Over-using your visitor's visa could spell trouble

Dear Atty. Gurfinkel:

I have a 10-year multiple B-1/B-2 visa. Recently, I went to the US for a vacation, and was given 6 months to stay in the US by the Immigration Officer at the airport. I applied for an extension, and was granted another 6 months.

I returned to the Philippines about 3 months ago before my extension expired. I would now like to go back again to the US. Do you think that I will encounter any problems if I go back to the US so soon after returning from my recent vacation? After all, I do have a 10-year multiple, so shouldn’t I be allowed to come and go to the US as often as I like without any hassles?

Very truly yours,

S.L.

 

Dear S.L.:

Even though a person has a valid visitor’s visa, a person is still subject to Section 214(b) of the Immigration and Nationality Act. That section of the law creates a presumption that any alien wanting to go to America intends to immigrate, unless that alien can prove otherwise (i.e. prove that he or she is not intending to immigrate). In other words, you must prove you have sufficient roots, ties, and connections to your home country, and a reason to return to your home country and not overstay in America. You must also be able to show proof of employment in your country.

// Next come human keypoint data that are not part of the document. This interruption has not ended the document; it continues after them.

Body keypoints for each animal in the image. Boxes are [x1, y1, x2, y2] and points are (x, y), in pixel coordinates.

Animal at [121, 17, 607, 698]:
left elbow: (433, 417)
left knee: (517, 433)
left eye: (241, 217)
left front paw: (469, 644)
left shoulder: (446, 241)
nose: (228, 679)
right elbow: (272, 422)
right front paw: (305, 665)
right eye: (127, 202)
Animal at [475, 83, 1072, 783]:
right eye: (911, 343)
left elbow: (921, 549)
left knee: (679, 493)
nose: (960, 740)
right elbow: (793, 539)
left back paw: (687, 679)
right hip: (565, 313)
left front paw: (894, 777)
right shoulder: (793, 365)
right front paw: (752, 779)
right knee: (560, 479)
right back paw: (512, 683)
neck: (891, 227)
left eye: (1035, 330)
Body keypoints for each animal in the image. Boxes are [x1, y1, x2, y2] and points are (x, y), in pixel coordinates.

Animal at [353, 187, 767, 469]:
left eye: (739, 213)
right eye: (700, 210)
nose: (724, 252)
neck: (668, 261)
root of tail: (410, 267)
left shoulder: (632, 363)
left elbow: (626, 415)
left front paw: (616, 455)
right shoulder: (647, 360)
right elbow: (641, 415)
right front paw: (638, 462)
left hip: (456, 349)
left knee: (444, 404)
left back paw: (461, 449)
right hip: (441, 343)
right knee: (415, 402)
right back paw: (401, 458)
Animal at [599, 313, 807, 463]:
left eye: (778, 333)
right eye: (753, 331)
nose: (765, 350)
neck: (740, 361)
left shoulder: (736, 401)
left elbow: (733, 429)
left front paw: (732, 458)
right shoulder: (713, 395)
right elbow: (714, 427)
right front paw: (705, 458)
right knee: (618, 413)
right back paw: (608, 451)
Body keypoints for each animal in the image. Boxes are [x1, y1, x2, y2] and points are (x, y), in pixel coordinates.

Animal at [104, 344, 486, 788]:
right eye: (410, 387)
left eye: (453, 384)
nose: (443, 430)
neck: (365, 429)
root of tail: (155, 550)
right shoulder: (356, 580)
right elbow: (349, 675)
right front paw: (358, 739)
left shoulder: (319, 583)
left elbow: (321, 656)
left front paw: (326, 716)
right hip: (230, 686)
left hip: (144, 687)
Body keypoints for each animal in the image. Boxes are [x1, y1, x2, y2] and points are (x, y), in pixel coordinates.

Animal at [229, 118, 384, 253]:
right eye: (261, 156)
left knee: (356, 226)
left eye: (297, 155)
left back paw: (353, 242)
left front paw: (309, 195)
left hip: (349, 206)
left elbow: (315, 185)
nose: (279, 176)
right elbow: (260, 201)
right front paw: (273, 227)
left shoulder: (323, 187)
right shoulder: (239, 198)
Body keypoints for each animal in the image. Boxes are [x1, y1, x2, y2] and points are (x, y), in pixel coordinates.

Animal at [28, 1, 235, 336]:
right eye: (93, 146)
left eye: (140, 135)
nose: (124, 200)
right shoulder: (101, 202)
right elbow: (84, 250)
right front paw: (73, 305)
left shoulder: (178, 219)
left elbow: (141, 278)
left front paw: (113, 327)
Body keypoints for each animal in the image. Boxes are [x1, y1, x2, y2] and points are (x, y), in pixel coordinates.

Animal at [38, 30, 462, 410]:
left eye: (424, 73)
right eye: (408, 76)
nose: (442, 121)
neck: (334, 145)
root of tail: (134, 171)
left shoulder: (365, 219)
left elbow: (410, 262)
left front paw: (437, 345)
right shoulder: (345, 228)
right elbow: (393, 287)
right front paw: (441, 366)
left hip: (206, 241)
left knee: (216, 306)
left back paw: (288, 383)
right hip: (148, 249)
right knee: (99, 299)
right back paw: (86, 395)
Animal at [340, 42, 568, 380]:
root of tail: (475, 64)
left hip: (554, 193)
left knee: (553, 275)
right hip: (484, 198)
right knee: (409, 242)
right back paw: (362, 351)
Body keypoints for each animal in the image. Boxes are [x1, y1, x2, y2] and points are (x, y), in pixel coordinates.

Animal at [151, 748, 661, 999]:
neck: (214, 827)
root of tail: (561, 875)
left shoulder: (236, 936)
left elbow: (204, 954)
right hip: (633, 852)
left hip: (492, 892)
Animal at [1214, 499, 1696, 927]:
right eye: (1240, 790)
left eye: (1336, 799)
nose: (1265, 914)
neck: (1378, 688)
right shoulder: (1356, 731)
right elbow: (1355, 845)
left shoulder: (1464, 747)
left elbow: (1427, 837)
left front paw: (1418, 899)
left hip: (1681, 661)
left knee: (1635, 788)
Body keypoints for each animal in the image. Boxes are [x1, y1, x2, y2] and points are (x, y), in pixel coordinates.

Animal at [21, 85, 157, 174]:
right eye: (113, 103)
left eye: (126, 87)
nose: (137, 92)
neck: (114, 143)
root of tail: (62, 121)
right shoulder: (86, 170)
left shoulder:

Many people who apply for visitor’s visa, or those who already have visitor’s visas, run into problems when they cannot overcome this presumption. It must be stressed that a visitor’s visa can be canceled at the port of entry, at the discretion of the Immigration officer, if he believes you have “immigrant intent.”

In fact, I recently came across a case where a woman’s 10-year multiple B-1/B-2 visa was canceled at the port of entry, and she was put on the next flight out of the US. She thought that because she had a 10-year multiple visa, she could come and go to the US as often as she pleased, without any problems. However, at the airport, the CBP Officers were able to uncover the following facts and information:

On a previous visit, she was given 6 months, and applied for another 6-month extension. So she had just been in the US for almost one year. She tried to return to the US about 4 months later, for another “vacation.” When asked what she did on her last vacation, she told the Immigration Officer that she took care of her sister’s children in America. When asked what she would be doing on this vacation, she again said she would be taking care of her sister’s children. When she was asked how long she planned to stay on this vacation, she said “only about 2 weeks.” However, her luggage included two large balikbayan boxes full of clothes. So, the Immigration Officer wondered why, when she was only going to spend about 2 weeks in America, she needed so much clothing. (The Immigration Officer concluded that the balikbayan boxes had contained all her worldly possessions, and this was going to be her “final” visit to America.) She had not worked in the Philippines for over 2 years. Instead, she was relying on support from her sister in America. She has no property in the Philippines. Instead, she lived at an apartment in the Philippines owned by her sister in America. She only had $200 in her possession, which would not be enough for a person to support herself on a vacation. In her luggage, she had her job resume, which people on a vacation ordinarily do not take along with them.

This woman had in her possession an Application to Extend/Change Nonimmigrant Status, along with information on how to obtain a Social Security number.

The Immigration Officer ultimately concluded that she had been abusing her visitor’s visa and was treating it almost as though it were a green card. In other words, she could not overcome the “presumption” of immigrant intent. Therefore, her visitor’s visa was canceled, and she was sent back to the Philippines.

If you have a visitor’s visa, then it is certainly permissible to come to America to visit. However, if you really want to study or work in the US, then you must have the appropriate visa to do so, such as a student visa (if you want to study), or a temporary working visa (H-1B), which is a nonimmigrant visa for college graduates, who will be working in a job requiring, and related to, their college degree. You should seek the advice of a reputable attorney, who can analyze your situation, advise you of the various legal requirements, and determine if you are eligible or qualified for the immigration benefit you seek.

The lesson to be learned is don’t treat a visitor’s visa as though it were a greencard, because you may face the same problems as this unfortunate woman. Get the correct visa instead.